A área que hoje representa o Distrito Federal era ponto de encontro de povos como os Jê, os Xavante, os Xerente e os Xacriabá. E, depois da chegada dos portugueses às terras tupiniquins, o Centro-Oeste se tornou um refúgio para indígenas e negros que tentavam escapar da escravidão imposta pelos europeus.

O historiador Daniel Magalhães conta que, com o tempo, a atual região central do Brasil recebeu fluxos migratórios de todo o restante do território. “Isso resultou da exploração e da violência no litoral, bem como da busca por terras e melhores condições de vida”, afirma.

Séculos depois, com o início da construção de Brasília, na década de 1950, o Centro-Oeste continuou a ser ocupado; dessa vez, por quem vislumbrou no que se tornaria a nova capital federal um futuro de promessas e oportunidades.

» **EXTRATOS DE DADOS**:
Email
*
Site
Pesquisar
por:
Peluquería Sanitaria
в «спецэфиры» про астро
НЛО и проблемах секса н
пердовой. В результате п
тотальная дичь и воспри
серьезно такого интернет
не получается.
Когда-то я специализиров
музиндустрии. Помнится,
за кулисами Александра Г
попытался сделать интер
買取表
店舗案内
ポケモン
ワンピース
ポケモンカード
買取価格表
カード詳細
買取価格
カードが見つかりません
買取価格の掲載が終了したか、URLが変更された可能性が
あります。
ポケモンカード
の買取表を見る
--
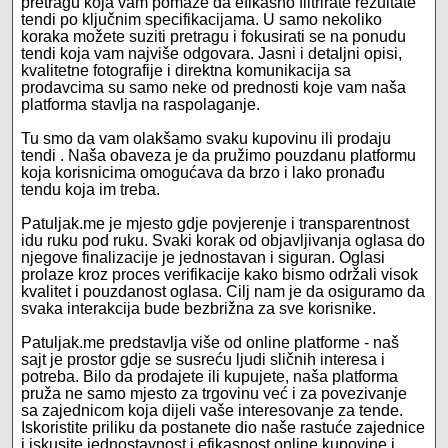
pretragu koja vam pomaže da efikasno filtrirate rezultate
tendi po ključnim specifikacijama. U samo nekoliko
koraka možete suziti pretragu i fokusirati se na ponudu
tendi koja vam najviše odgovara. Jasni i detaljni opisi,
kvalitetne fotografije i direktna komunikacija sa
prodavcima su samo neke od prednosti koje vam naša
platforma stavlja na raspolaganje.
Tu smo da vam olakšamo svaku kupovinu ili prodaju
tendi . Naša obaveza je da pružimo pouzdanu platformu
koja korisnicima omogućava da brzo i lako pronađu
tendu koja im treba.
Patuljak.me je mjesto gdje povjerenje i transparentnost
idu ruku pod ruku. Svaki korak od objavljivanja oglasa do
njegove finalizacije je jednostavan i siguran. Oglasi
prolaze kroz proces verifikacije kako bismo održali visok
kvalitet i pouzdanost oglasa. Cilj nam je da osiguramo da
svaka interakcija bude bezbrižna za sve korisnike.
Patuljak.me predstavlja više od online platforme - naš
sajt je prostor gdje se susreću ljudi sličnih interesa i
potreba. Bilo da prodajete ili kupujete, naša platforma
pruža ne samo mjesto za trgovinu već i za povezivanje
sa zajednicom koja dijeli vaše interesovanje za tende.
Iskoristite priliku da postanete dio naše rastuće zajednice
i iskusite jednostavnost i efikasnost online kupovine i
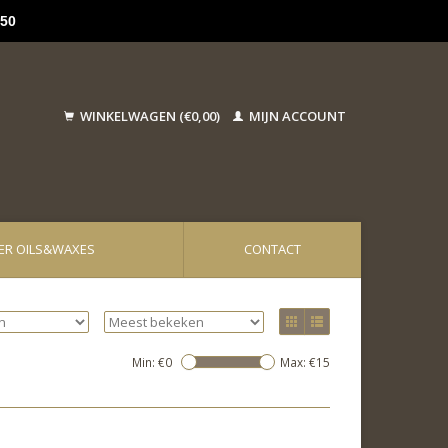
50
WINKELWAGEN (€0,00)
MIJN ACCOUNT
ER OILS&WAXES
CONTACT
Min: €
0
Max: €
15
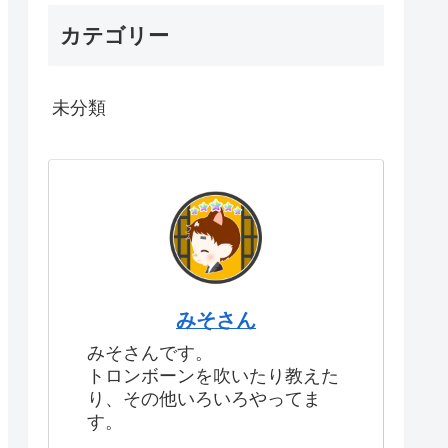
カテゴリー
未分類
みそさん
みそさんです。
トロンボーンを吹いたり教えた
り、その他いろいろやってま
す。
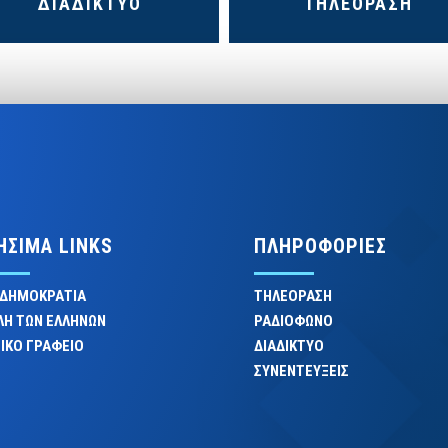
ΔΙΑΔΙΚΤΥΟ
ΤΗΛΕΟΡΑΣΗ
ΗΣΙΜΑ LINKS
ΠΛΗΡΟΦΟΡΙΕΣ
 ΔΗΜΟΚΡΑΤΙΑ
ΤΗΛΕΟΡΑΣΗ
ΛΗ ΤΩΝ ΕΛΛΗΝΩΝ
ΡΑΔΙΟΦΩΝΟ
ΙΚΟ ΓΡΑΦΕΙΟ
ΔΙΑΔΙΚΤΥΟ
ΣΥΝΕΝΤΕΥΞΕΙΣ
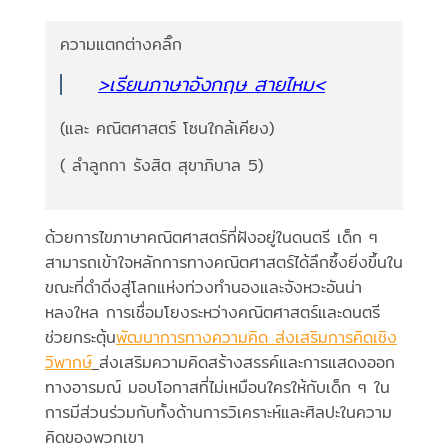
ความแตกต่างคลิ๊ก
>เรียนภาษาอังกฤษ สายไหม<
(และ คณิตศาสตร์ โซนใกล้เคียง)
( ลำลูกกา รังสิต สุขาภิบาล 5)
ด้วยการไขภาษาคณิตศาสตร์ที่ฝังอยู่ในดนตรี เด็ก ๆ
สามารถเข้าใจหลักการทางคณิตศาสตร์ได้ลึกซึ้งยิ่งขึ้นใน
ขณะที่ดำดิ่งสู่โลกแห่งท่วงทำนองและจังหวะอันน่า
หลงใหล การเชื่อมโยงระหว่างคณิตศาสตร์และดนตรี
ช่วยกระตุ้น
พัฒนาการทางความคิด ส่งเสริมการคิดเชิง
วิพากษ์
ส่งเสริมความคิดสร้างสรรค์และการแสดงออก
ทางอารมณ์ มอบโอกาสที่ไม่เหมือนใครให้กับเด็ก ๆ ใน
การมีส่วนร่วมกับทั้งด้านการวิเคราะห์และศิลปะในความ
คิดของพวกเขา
--
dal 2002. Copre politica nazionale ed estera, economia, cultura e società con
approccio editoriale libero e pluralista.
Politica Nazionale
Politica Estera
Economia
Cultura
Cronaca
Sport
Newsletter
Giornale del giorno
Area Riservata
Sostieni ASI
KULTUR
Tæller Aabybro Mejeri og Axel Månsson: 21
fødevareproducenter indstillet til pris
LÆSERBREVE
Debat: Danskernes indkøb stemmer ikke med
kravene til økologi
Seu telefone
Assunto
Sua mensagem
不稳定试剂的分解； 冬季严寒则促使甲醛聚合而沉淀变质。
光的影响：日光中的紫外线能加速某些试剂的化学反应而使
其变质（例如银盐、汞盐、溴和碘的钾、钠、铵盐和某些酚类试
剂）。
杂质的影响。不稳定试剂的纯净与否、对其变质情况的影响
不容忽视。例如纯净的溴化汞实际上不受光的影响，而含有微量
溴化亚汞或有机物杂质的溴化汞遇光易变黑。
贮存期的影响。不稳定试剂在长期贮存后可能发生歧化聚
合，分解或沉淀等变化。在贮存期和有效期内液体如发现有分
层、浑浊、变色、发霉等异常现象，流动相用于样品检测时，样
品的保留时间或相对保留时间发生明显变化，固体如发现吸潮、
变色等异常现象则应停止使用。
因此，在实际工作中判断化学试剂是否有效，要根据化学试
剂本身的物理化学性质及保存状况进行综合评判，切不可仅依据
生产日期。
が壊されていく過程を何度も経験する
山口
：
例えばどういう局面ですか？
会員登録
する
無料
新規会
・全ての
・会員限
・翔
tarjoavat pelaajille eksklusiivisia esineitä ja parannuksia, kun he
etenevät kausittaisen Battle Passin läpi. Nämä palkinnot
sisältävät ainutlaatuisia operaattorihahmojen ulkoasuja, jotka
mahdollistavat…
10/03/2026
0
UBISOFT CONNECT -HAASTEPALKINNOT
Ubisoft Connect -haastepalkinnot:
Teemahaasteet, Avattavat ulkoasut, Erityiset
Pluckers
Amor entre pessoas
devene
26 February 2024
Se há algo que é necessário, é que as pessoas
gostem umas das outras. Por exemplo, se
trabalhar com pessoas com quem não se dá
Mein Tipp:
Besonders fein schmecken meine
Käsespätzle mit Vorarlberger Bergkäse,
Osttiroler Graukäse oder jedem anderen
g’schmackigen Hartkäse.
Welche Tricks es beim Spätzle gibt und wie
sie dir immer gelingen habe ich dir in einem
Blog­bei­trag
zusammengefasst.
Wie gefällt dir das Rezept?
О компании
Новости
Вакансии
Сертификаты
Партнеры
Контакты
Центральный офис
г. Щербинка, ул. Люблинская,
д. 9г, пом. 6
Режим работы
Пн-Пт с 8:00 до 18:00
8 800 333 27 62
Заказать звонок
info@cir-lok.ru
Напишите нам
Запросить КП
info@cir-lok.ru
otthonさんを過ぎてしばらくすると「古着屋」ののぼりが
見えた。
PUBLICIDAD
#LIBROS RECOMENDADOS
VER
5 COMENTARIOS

» **ENUNCIADO**:
Pode reescrever o trecho do texto sobre a ocupação da região do Distrito Federal entre "A área que hoje" e "promessas e oportunidades.", inclusive, substituindo "Centro-Oeste" por "Planalto Central"? Os registros não têm nenhum papel no que se pede aqui.

» **ÁREA DE RESPOSTA**:
A área que hoje representa o Distrito Federal era ponto de encontro de povos como os Jê, os Xavante, os Xerente e os Xacriabá. E, depois da chegada dos portugueses às terras tupiniquins, o Planalto Central se tornou um refúgio para indígenas e negros que tentavam escapar da escravidão imposta pelos europeus.

O historiador Daniel Magalhães conta que, com o tempo, a atual região central do Brasil recebeu fluxos migratórios de todo o restante do território. “Isso resultou da exploração e da violência no litoral, bem como da busca por terras e melhores condições de vida”, afirma.

Séculos depois, com o início da construção de Brasília, na década de 1950, o Planalto Central continuou a ser ocupado; dessa vez, por quem vislumbrou no que se tornaria a nova capital federal um futuro de promessas e oportunidades.